TEXT SHOWN:
>> Start

This notebook contains a tutorial on how to train a Deep Learning model on GPUs using Azure Batch shipyard. In this example we will be training a Deep Learning model built using CNTK but Batch Shipyard can be used to train a model built in any framework.

This notebook assumes that nothing has been set up previously and will create everything from scratch. The necessary steps are broken up into the following sections:
* [Setup](#section1)
* [Azure account login](#section2)
* [Create Azure resources](#section3)
* [Transfer model files](#section4)
* [Batch Shiyard configuration](#section5)
* [Using Batch Shipyard](#section6)
* [Delete everything](#section7)

>> End

SHORT PROBLEM: In the Azure Batch Shipyard tutorial above, which framework is the example Deep Learning model built with?

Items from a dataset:
>> Start

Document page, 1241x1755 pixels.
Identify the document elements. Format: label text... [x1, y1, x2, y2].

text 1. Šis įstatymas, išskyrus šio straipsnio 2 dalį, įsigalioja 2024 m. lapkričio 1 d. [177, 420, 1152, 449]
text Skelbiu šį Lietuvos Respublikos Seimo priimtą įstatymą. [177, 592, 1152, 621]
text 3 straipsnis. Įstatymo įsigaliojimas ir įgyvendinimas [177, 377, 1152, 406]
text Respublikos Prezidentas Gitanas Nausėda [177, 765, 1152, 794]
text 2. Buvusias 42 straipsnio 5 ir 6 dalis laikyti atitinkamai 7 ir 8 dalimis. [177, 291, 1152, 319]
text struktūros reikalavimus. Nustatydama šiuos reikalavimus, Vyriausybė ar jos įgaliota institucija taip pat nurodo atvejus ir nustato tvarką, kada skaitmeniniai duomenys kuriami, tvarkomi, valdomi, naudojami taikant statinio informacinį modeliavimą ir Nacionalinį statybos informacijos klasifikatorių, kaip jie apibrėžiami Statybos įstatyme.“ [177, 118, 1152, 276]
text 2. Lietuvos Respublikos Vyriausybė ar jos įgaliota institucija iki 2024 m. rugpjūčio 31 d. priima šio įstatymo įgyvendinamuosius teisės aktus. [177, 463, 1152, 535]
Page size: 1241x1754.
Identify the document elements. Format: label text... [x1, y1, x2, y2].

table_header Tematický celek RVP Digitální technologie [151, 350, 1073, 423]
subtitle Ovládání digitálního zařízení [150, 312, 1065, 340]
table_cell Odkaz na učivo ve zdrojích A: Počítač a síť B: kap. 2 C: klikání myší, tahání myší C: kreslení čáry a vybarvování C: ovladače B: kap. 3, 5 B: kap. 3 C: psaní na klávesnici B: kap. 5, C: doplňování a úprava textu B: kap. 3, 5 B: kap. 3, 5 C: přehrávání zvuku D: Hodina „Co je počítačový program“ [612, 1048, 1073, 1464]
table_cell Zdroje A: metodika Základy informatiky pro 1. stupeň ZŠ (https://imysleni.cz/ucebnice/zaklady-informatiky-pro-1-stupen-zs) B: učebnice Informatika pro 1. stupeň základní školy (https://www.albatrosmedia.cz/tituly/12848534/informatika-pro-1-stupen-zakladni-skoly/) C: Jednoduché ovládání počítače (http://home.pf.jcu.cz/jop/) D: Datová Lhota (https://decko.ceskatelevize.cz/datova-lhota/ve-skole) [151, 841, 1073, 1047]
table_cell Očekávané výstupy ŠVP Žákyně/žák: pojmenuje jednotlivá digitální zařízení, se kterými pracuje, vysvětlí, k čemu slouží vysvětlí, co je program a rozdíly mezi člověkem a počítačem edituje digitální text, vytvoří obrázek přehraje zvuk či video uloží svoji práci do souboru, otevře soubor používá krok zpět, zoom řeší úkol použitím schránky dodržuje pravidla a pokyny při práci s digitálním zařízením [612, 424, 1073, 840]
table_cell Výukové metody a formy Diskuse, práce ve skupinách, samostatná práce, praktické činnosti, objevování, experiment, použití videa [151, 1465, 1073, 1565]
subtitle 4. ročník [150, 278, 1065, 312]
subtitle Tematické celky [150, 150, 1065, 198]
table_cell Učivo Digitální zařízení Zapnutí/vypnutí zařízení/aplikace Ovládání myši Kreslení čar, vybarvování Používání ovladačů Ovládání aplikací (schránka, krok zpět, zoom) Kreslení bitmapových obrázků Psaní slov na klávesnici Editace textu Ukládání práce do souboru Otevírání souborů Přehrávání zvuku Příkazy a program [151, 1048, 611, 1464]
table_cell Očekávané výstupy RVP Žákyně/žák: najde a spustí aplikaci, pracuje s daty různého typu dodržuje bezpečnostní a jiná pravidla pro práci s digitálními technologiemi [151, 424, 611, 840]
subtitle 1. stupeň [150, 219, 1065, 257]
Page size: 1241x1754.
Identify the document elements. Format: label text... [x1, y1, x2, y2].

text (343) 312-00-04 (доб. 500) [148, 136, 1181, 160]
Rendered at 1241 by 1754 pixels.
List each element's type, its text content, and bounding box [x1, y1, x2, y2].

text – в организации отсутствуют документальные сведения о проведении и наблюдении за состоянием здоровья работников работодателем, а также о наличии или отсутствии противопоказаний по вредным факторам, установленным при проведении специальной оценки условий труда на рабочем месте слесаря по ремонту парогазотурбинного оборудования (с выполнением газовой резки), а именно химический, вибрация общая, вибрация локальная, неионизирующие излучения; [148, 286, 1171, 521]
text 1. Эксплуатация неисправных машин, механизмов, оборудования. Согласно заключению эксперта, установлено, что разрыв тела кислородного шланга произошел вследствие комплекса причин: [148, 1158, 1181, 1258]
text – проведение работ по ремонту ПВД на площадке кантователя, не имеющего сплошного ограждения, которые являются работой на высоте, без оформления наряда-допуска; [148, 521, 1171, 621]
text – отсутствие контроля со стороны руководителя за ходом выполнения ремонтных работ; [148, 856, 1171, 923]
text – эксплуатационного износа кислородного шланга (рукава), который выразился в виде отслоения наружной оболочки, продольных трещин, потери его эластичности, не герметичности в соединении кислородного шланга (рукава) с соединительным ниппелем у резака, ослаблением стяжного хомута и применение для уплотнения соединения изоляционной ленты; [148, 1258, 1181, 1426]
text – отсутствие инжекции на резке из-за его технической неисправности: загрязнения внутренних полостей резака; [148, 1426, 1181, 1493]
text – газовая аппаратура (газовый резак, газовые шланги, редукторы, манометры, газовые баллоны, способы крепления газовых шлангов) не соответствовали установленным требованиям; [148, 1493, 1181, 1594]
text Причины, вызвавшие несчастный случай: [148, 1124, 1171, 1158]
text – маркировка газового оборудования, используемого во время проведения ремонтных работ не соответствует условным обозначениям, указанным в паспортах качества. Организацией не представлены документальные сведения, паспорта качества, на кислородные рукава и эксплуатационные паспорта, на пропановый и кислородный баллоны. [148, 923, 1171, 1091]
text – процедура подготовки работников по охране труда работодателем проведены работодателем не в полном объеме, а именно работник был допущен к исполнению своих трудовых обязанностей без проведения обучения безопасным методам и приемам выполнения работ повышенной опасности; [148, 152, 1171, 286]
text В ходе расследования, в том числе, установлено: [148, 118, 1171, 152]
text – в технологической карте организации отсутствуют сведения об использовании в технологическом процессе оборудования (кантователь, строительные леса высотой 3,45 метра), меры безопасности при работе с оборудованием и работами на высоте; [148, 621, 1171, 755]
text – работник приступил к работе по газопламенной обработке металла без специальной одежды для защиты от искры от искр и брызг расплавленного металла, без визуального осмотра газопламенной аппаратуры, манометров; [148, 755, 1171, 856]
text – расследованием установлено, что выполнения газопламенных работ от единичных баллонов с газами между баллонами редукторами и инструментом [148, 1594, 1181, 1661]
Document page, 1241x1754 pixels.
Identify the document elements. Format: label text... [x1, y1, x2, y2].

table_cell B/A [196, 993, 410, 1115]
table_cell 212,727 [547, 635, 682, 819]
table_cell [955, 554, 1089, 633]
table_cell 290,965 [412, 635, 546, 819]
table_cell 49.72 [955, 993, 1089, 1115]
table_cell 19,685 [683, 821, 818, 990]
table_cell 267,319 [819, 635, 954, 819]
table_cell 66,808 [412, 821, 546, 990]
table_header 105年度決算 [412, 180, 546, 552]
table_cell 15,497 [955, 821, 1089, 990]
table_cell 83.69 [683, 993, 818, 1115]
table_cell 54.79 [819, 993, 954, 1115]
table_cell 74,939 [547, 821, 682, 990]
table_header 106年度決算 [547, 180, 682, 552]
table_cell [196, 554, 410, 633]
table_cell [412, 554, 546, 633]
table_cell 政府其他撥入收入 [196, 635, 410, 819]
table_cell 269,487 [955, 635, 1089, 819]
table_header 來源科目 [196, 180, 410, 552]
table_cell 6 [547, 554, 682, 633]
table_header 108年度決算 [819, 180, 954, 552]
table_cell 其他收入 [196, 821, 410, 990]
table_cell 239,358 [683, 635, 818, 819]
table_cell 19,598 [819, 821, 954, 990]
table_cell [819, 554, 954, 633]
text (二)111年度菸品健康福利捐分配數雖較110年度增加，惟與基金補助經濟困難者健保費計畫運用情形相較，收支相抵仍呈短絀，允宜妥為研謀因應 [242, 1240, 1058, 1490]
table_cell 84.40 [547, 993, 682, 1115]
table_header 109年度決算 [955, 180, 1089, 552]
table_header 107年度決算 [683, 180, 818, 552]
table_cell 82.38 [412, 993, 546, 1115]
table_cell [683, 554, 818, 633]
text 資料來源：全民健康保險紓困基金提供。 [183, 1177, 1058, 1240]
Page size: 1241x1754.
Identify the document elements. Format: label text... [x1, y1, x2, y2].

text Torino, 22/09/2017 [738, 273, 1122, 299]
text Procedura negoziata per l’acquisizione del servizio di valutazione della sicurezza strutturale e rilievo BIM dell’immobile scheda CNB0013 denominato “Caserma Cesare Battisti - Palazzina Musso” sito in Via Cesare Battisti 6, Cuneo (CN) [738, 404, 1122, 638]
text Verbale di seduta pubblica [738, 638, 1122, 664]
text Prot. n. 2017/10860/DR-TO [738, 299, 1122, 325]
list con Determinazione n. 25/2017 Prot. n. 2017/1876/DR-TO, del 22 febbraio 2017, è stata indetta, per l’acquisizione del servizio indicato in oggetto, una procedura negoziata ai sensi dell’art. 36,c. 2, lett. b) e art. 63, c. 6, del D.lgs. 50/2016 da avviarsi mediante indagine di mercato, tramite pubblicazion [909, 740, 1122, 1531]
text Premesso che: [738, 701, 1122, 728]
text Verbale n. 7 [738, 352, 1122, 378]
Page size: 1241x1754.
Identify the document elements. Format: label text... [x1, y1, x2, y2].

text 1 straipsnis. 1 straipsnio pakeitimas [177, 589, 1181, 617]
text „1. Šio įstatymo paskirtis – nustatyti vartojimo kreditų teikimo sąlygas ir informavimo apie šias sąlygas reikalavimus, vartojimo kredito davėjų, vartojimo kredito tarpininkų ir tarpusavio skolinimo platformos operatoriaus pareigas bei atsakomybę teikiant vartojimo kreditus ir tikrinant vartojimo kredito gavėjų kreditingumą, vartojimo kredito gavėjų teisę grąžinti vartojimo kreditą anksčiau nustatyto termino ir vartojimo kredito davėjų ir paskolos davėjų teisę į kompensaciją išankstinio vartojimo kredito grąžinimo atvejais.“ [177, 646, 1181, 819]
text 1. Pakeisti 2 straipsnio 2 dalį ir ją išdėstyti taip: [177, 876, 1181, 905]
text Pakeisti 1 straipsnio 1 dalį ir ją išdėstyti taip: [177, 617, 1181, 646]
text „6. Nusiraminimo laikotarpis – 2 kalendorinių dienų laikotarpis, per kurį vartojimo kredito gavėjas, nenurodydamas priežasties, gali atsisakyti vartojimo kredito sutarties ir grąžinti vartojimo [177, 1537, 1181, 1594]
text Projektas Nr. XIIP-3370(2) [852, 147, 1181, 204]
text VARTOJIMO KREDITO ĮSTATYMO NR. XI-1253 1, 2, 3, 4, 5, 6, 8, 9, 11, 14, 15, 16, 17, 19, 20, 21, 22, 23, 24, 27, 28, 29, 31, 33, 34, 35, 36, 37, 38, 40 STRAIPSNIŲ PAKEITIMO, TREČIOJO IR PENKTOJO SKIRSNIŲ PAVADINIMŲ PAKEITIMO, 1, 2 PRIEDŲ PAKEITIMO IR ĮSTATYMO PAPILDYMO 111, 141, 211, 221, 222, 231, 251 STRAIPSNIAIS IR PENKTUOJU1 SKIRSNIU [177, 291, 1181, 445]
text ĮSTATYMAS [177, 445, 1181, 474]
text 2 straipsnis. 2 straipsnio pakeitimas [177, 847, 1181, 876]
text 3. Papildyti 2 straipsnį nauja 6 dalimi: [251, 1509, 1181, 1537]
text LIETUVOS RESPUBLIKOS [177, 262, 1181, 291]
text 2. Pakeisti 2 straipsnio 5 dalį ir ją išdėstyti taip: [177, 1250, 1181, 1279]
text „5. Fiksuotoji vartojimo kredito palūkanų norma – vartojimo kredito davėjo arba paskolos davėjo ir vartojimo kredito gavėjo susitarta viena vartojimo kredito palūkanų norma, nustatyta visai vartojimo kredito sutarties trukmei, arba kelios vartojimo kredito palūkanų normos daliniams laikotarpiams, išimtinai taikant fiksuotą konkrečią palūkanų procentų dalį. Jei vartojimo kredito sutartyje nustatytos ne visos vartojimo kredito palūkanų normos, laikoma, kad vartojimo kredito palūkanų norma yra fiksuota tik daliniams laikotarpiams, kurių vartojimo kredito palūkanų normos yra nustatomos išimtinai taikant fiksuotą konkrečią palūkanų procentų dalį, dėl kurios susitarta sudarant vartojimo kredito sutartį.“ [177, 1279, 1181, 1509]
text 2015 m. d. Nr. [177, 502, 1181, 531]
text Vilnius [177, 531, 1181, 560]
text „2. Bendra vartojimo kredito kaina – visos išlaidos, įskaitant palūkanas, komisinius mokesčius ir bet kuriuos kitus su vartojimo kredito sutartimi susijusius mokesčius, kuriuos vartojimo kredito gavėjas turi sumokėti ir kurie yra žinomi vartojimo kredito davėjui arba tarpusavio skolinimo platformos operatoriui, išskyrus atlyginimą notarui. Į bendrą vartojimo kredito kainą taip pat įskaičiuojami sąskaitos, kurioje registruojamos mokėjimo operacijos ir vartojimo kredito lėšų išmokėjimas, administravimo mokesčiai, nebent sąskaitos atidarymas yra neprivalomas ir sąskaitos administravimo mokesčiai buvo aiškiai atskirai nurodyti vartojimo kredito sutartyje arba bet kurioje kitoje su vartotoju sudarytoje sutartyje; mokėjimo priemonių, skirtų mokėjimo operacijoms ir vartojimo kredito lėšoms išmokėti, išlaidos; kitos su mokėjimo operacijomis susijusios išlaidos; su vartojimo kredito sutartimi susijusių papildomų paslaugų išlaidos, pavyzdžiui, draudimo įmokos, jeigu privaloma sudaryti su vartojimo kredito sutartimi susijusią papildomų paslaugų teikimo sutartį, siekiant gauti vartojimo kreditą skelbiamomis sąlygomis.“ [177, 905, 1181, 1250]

>> End

SOLUTION TO THIS TASK: CNTK